Sit with a plate of food or cup of tea. Breathe deeply, relax your shoulders. Connect with the intention to be friendly with your experience.   Then take 30 seconds to notice everything going on in your body. Mouth watering, muscles contracting, stomach grumbling, tension, excitement, etc… Do you notice urges playing out physically in your body… or thoughts of “I need some of those.  I’m hungry, etc..”?

Take a bite or sip.  Then relax and watch again… what is going on in the body? what is the mind saying?  Watch the show but don’t react.

And regularly, gently, without judgement, simply inquire: “What do I need right now?”  Then notice what is true.

 

 

 

 

3 responses to “Enjoying the Show”

  1. Eva

    Sounds like you had such a great time! glad to have you back!

  2. Nancy

    Ahh.

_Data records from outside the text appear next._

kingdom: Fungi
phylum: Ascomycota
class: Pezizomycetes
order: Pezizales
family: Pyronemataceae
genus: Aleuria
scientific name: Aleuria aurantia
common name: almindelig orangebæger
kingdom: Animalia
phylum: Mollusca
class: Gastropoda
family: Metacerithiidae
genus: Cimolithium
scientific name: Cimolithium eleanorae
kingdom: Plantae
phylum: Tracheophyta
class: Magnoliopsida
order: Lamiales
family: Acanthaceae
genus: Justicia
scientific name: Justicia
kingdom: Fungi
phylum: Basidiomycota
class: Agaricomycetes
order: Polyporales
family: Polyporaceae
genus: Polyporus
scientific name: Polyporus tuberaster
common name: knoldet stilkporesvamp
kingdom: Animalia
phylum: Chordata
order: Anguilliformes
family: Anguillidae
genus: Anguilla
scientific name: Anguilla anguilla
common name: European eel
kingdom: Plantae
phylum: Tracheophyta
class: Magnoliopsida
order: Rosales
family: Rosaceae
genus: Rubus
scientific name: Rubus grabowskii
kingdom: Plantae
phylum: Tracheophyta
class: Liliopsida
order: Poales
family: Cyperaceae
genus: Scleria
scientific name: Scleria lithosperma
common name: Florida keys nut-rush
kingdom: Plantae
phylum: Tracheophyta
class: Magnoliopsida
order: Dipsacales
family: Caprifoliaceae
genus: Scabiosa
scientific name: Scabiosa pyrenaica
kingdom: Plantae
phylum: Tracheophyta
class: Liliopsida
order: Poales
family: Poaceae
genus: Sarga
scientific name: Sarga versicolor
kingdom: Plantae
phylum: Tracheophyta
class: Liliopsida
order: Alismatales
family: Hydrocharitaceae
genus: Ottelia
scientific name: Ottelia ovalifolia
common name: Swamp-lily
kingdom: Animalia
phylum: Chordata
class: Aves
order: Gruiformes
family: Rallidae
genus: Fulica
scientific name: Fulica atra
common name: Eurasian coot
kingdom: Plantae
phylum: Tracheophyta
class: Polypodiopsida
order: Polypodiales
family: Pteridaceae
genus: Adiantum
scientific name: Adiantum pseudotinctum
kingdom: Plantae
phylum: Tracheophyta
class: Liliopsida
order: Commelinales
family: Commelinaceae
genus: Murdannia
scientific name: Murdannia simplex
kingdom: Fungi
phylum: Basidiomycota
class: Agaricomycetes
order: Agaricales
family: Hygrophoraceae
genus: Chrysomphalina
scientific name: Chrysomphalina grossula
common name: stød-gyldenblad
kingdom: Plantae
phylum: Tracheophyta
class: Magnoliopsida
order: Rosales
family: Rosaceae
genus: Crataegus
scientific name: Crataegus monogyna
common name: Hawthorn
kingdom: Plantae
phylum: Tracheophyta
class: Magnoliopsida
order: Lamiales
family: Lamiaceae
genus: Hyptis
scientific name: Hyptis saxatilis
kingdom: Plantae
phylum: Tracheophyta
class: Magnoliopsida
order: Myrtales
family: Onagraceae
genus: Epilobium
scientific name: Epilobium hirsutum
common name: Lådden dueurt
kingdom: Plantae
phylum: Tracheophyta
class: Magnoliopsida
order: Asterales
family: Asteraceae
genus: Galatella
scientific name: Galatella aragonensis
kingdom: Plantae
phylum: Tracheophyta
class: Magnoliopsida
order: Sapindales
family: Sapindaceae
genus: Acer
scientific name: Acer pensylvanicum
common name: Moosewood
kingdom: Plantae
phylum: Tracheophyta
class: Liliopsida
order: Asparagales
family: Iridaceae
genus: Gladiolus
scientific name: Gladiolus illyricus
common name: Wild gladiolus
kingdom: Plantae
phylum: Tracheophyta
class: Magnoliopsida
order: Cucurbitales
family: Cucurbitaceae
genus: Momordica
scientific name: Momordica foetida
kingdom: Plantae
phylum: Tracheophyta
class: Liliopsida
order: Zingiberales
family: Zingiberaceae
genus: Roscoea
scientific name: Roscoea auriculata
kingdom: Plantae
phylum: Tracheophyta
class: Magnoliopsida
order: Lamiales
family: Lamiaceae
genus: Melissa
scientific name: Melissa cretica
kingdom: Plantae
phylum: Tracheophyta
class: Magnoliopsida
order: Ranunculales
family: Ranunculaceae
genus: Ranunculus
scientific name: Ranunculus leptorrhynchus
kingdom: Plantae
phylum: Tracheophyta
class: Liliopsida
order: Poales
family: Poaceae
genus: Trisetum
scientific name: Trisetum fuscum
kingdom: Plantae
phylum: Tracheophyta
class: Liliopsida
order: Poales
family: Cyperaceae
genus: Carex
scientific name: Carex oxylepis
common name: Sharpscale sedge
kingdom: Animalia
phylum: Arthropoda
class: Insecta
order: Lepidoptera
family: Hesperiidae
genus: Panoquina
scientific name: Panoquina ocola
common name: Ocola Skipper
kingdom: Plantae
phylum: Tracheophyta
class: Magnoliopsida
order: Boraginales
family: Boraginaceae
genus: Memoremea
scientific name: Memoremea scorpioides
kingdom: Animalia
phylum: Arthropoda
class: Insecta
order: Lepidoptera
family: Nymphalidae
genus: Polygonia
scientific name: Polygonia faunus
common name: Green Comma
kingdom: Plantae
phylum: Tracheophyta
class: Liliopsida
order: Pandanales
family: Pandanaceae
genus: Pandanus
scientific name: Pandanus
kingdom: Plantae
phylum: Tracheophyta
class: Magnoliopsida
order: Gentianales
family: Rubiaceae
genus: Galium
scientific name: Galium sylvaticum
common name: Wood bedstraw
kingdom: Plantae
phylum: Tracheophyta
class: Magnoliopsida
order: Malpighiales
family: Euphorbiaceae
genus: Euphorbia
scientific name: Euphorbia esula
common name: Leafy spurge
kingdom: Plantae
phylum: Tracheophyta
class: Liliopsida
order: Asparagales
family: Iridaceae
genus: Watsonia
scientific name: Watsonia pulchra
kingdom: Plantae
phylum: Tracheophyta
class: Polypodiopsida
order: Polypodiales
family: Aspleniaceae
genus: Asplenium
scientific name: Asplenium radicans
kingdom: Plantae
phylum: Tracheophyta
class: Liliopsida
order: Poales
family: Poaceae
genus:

Lovely Beth.
    Just reading this made me feel calm. I will try to remember to try this at meals.
    xoxox

  3. Brenda Dolly - "Earth Angel"

    Beth: You so have a way with words, my Dear! I could see and feel everyting you experienced, as you described it all so eloquently…
    Happy that you had such a wonderful experience…may we all be so lucky!